I can see that expression “one who has put down a burden” (ohitabhāro) as a standard definition of an arahant in the Pali canon - the compound occurs 62 times in total in the Pali tipitaka - in all 3 pitakas and all 5 nikāyās of the suttapitaka - and everytime it is used to describe an arahant.
So the pudgalavādins were not mistaken about it, and it is not such a fringe idea even in the Theravāda Pali canon. What does the Kathāvatthu say about it as the theravādin response to the controversy?
The Theravāda abhidharma doctrinal systematization project may have purged or edited suttas that went against the party line to make them all homogeneous. Verses may have escaped heavy editing to respect metrical concerns and may therefore preserve a doctrinal tradition much closer to the historical Buddha.
What the doctrine meant to the Buddha and what it meant to each early-Buddhist sect are different things. Early-Buddhists did not tacitly accept that an atman enters Nirvana.
An atman cannot enter nirvana. That is to treat an atman as a person who, formerly being outside nirvana, steps into it. Nirvana is the atman’s natural state. It however takes human effort to realize that state as being one’s natural state. That effort starts by identifying all that is not the atman (anātmaka), and distancing oneself from them, and focussing one’s attention inwards (on the atman) in meditation.
So an arahant may tacitly accept that that nirvāna is the state of the ātman, but other early buddhists would not have accepted it, they needed another word to avoid using the word atman to make sense of the EBT definition of arahant.
Hi, @srkris .
If I may, I’d be interested to know your thoughts on whether the Buddha might be considered a kind of crypto-Samkhya? If you believe this to be the case, I’d be curious to understand the reasoning that led you to this perspective.
No I dont think so. Calling Gautama, the founder of Buddhism, or his teachings by the name crypto-Sāṅkhya would imply there was an early-Sāṅkhya apart from early-Buddhism. That is not what I’ve suggested.

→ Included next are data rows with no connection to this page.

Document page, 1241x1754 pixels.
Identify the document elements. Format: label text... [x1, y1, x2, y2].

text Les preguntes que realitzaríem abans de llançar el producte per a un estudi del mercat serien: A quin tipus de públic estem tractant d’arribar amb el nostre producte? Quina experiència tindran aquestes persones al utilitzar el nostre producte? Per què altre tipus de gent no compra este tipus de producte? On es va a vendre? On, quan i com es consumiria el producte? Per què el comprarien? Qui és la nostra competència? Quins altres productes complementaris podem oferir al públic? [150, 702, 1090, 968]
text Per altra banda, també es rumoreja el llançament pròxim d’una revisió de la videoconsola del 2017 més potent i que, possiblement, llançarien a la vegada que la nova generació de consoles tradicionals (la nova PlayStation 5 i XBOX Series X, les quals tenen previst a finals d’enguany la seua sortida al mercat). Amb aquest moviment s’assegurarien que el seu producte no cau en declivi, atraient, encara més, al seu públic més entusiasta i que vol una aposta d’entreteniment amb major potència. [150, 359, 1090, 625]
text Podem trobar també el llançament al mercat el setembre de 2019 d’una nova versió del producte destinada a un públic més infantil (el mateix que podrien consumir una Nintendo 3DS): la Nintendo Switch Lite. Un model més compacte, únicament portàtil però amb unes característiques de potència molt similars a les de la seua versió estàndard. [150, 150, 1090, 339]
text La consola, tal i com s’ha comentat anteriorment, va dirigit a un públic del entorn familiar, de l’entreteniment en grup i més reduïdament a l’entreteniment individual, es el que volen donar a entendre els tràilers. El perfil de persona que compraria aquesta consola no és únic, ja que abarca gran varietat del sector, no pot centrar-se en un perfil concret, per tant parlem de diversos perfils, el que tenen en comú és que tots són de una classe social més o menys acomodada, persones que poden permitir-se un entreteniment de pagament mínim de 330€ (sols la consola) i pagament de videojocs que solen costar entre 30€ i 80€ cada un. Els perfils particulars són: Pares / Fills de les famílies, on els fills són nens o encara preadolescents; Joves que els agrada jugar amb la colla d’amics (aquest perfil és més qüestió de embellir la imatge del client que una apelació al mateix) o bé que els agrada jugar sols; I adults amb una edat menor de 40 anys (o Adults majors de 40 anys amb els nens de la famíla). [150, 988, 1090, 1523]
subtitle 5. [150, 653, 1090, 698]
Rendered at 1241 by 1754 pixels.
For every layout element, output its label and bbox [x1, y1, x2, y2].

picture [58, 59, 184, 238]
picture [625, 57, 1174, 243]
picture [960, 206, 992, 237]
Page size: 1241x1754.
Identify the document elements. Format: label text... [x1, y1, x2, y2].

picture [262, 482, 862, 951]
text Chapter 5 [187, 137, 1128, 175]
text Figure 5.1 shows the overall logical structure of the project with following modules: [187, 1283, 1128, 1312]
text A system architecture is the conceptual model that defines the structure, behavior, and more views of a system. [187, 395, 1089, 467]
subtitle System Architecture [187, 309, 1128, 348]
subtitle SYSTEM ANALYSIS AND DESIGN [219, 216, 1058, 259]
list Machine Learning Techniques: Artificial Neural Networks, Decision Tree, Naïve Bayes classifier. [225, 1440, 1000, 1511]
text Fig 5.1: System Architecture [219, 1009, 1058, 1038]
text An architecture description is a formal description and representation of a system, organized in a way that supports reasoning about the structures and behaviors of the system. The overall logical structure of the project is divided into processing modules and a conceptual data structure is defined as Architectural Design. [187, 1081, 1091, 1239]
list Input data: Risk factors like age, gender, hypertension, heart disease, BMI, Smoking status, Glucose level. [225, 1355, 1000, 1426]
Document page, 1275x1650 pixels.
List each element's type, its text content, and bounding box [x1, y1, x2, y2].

I think Early-Buddhist Texts and doctrine may have been originally called Sāṅkhya (literally means “the enumerating” or “numerically ordering” philosophy) by the non-Buddhist Indian philosophical schools (that are comprised within the umbrella term ‘Hinduism’ - such as Pūrva-Mīmāṃsā, Vedānta, Yoga, Vaiśeṣika, Nyāya etc). I know for sure that the yoga school and the vedanta school recognize early-Sāṅkhya as one of the most important early philosophies. But we dont have any surviving texts of early-Sāṅkhya. It appears that early-Sāṅkhya had texts described as Sāṅkhya-sūtras (not extant today), but they could have very well been describing sūtras/suttas from EBTs
Those other early-philosophies and philosophers may not have seen the founder of Buddhism as a ‘Buddha’ as that would appear to acknowledge/accept his claim to enlightenment which they wouldnt have accepted as the EBTs patently contain a lot of unverifiable (very likely exaggerated) claims. So for these co-eval early philosophers/philosophies describe it as a “bauddha-darśana” (“buddhist philosophy”) would not have been acceptable to them. So they possibly invented the name Sāṅkhya to accurately describe early Buddhist texts and doctrine, as no other Indic philosophy enumerates or numerically orders its philosophical elements like EBTs.
Need to check what the early-Jains and early-Ājīvakas called early-Buddhism.